Fels-Geschäftsführer Thomas Beck sagt: «Das ist eine Win-Win-Situation für alle Beteiligten.» Sowohl für die Umwelt als auch für Image und Marketing bringe das Projekt Vorteile. «Das war uns ein Herzensanliegen.» Außerdem kann er nach der Ernte Mitte Juli mit 200 Gläsern Honig «seiner» Bienen rechnen - «Fels-Honig» für Mitarbeiter und Kunden.

Staffel ist einer von rund 145 000 Imkern in Deutschland. Der Pro-Kopf-Verbrauch an Honig liegt in Deutschland bei etwa einem Kilogramm im Jahr. «Darin sind wir Weltmeister», sagt Peter Rosenkranz, Leiter der Landesanstalt für Bienenkunde in Stuttgart. Der Bedarf wird zu etwa 70 Prozent durch Importe gedeckt. Nur ein Prozent der deutschen Imker sind Berufsimker, die übrigen Hobbyimker - in wachsender Zahl. «Imkern ist heute hipp», sagt der 35-jährige Staffel.

Für Staffel sind die Bienen auch ein Beitrag zur Nahrungsmittelversorgung: Mit ihrem Verschwinden würden wichtige Bestäubungsleistungen verloren gehen. «Das würde vor allem die Obstbäume treffen», sagt Staffel. Laut Deutschem Imkerbund würden die Erträge bei Äpfeln und Kirschen um 60 Prozent, bei Birnen sogar um 90 Prozent reduziert. Staffel betont: «Honig kann man importieren, Bestäubungsleistung nicht.»

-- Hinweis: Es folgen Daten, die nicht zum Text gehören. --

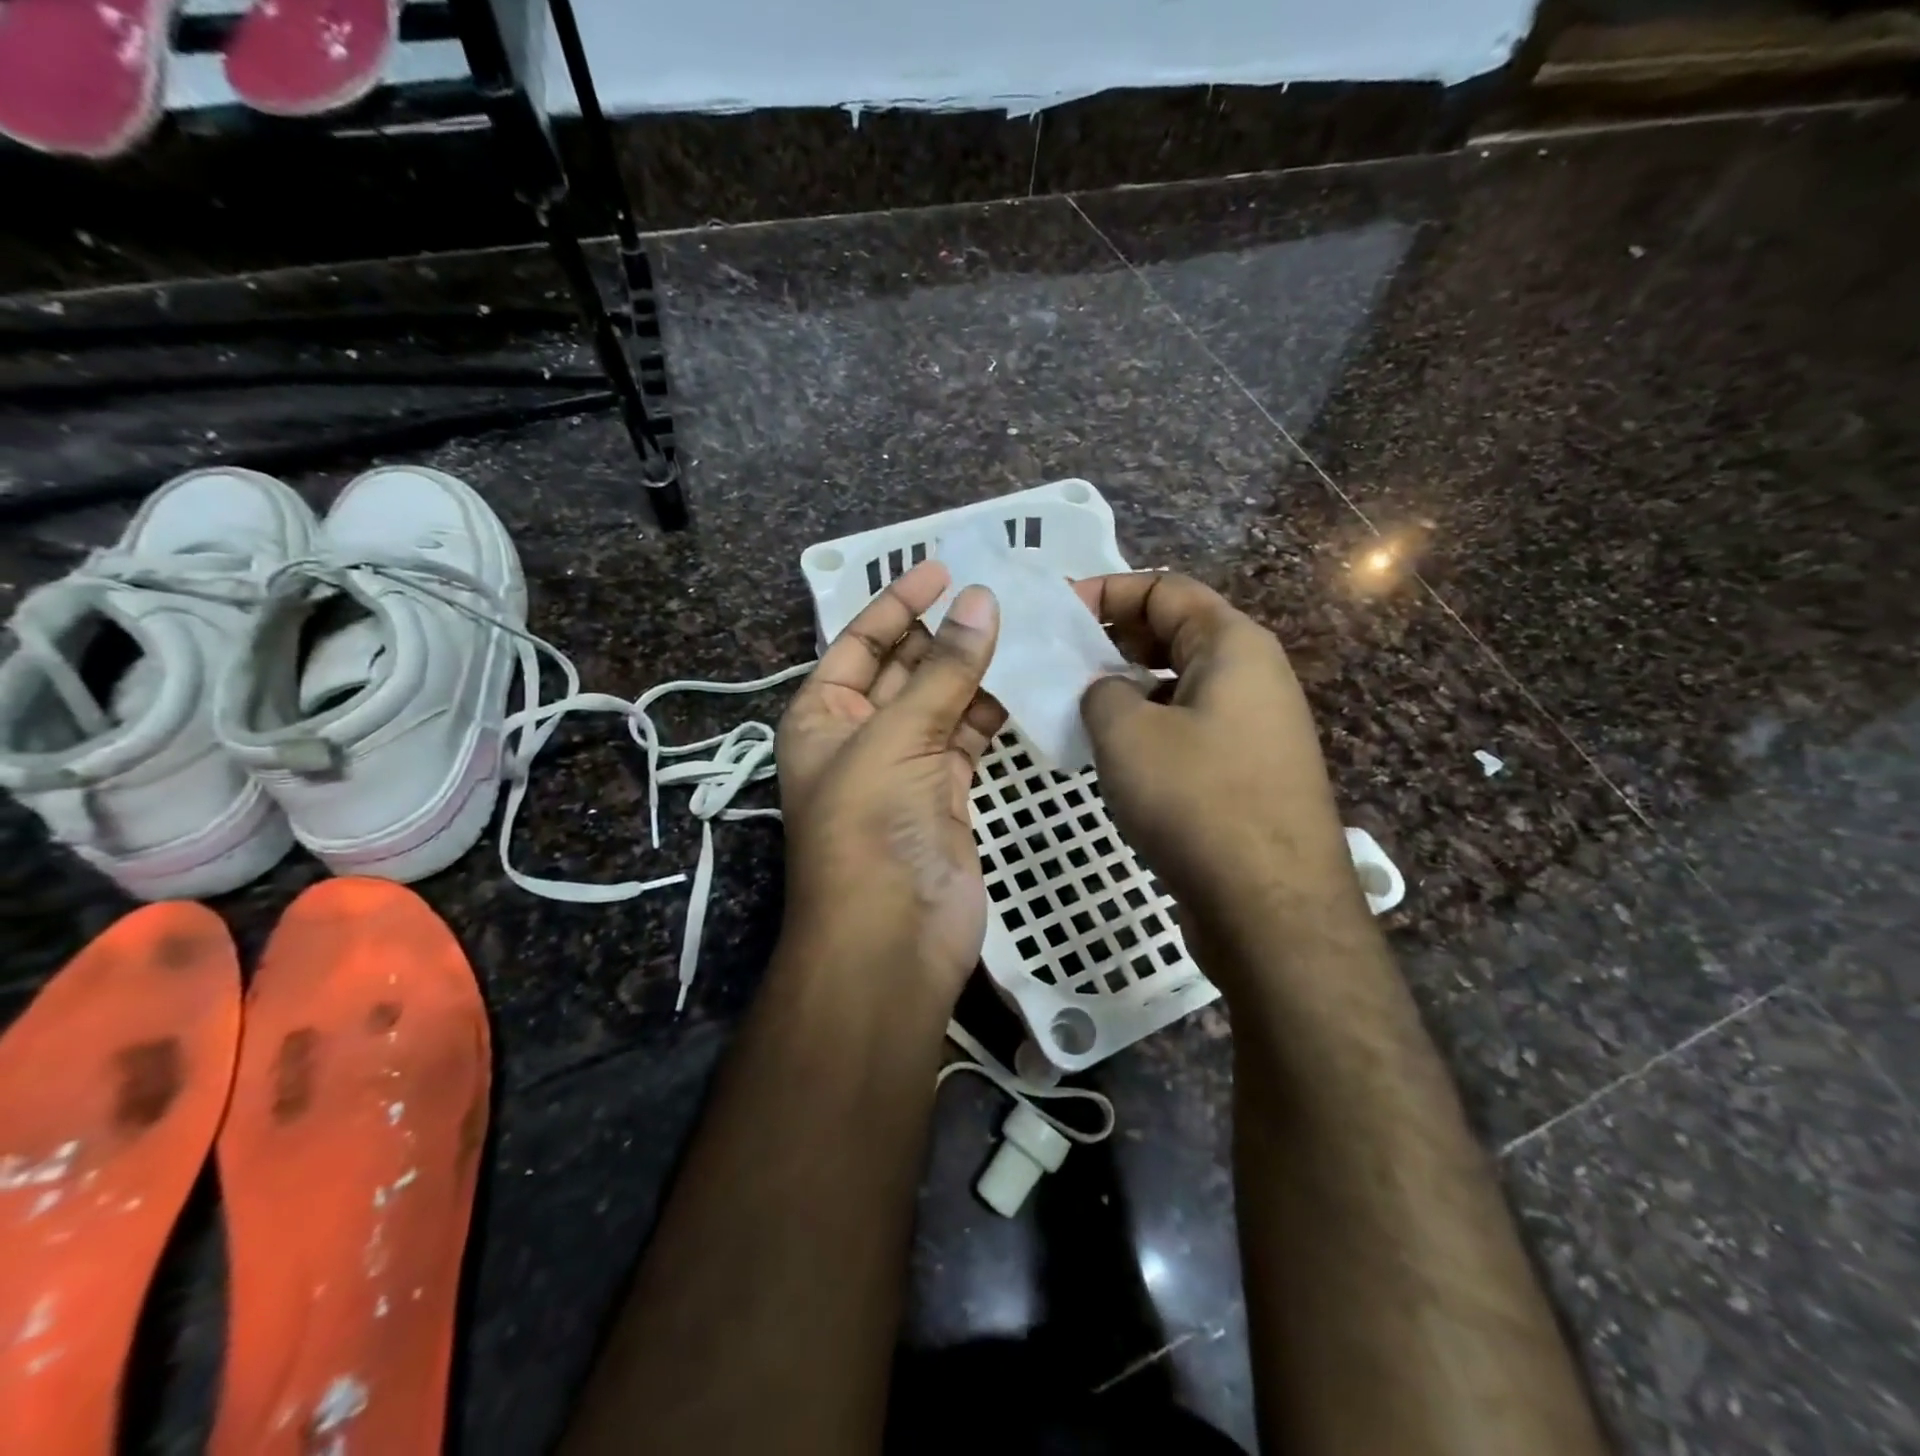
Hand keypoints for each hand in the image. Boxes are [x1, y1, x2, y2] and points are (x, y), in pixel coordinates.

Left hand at [776, 560, 1003, 1008]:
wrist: (892, 937)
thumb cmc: (870, 827)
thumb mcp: (897, 737)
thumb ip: (943, 670)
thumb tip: (982, 600)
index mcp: (823, 715)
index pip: (860, 642)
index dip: (897, 603)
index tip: (942, 567)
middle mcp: (860, 734)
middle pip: (904, 667)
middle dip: (943, 631)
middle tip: (996, 592)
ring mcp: (906, 765)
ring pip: (942, 700)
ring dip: (974, 669)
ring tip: (1021, 627)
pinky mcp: (947, 791)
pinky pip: (968, 735)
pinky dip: (991, 710)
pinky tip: (1025, 681)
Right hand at [1075, 572, 1359, 944]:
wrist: (1271, 906)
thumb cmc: (1196, 800)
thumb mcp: (1126, 734)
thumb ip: (1101, 692)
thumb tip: (1106, 693)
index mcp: (1232, 645)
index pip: (1164, 588)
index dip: (1106, 591)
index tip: (1057, 614)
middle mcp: (1252, 676)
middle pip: (1175, 633)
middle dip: (1114, 639)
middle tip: (1060, 661)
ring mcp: (1255, 727)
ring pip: (1179, 685)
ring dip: (1128, 688)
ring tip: (1076, 707)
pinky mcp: (1247, 772)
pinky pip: (1189, 728)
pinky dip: (1149, 727)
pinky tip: (1112, 755)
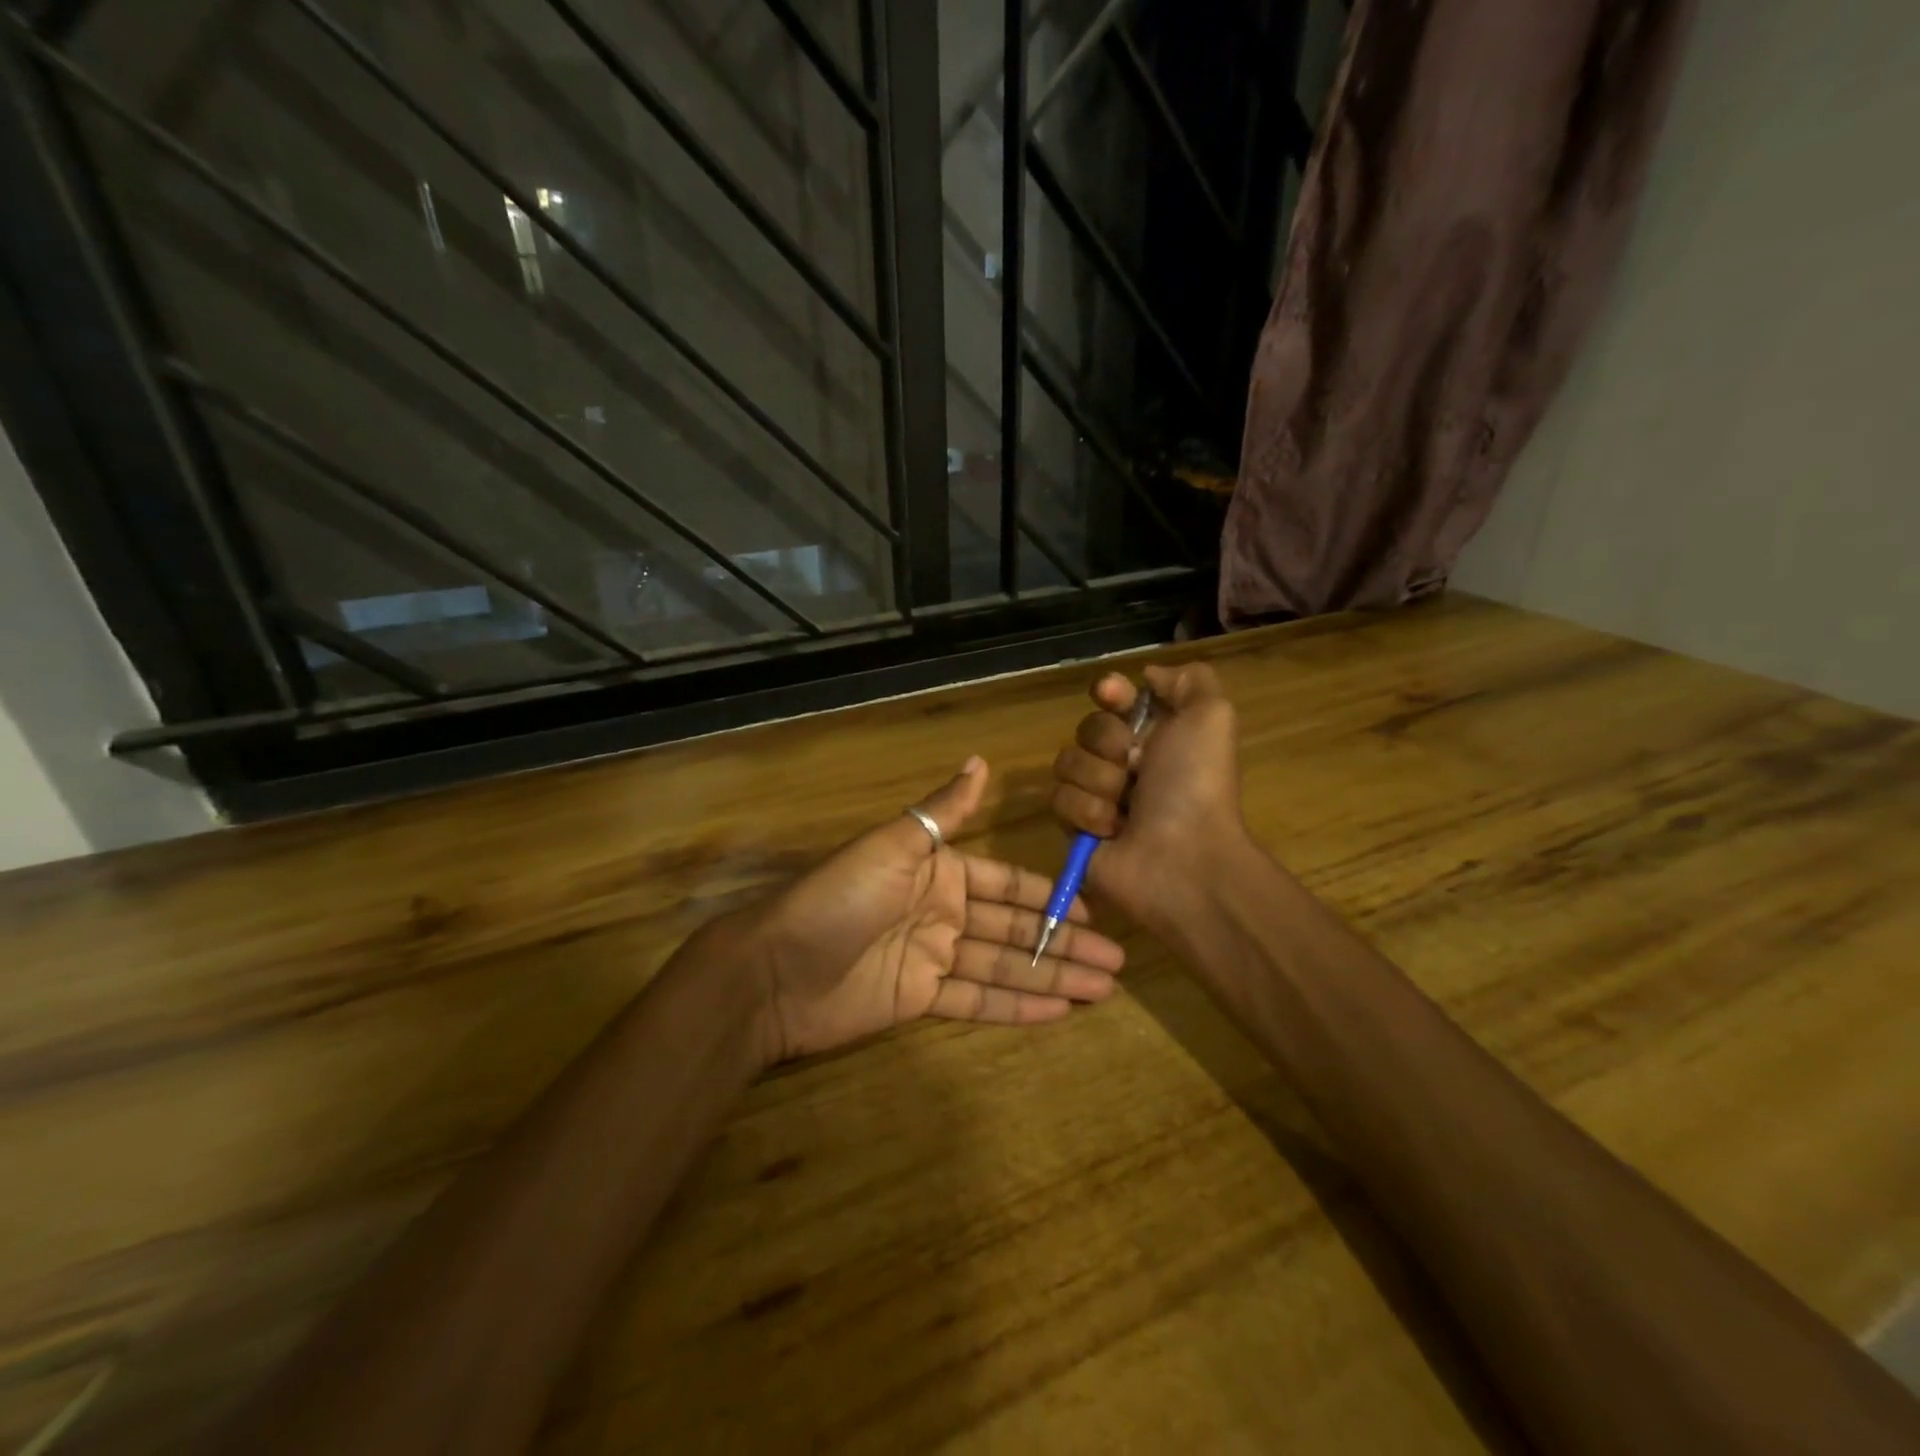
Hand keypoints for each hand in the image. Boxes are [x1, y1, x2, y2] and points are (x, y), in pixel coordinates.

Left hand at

Von einem Bestäubungsnotstand sei man hierzulande weit entfernt, sagt Institutsleiter Rosenkranz mit Blick auf die wachsende Zahl der Imker und Bienenvölker. «Mietbienen im Industriegebiet tun niemanden weh, aber lösen auch keine Umweltprobleme», gibt er zu bedenken. Es gehe in Zeiten von Monokulturen darum, den Lebensraum für Bestäuber wie Bienen, Schwebfliegen, Schmetterlinge und Käfer zu erhalten. «Wenn ein Unternehmen nur 50 bis 100 Quadratmeter Wiese mit Blühpflanzen anlegen würde, wäre das effizienter als ein paar Bienenstöcke aufzustellen.»

Auch beim Nabu findet die Idee der Mietbienen kein uneingeschränktes Lob. «Ich habe kein Problem, wenn Bienenkästen auf Hotels oder Botschaften aufgestellt werden, aber das rechtfertigt nicht, sich ein Öko-Image zu verpassen», sagt Nabu-Bienenexpertin Melanie von Orlow. Auch sie betont: Wichtiger und nachhaltiger sei die Ausweitung des Lebensraumes für Insekten und andere Tiere etwa durch Dachbegrünungen.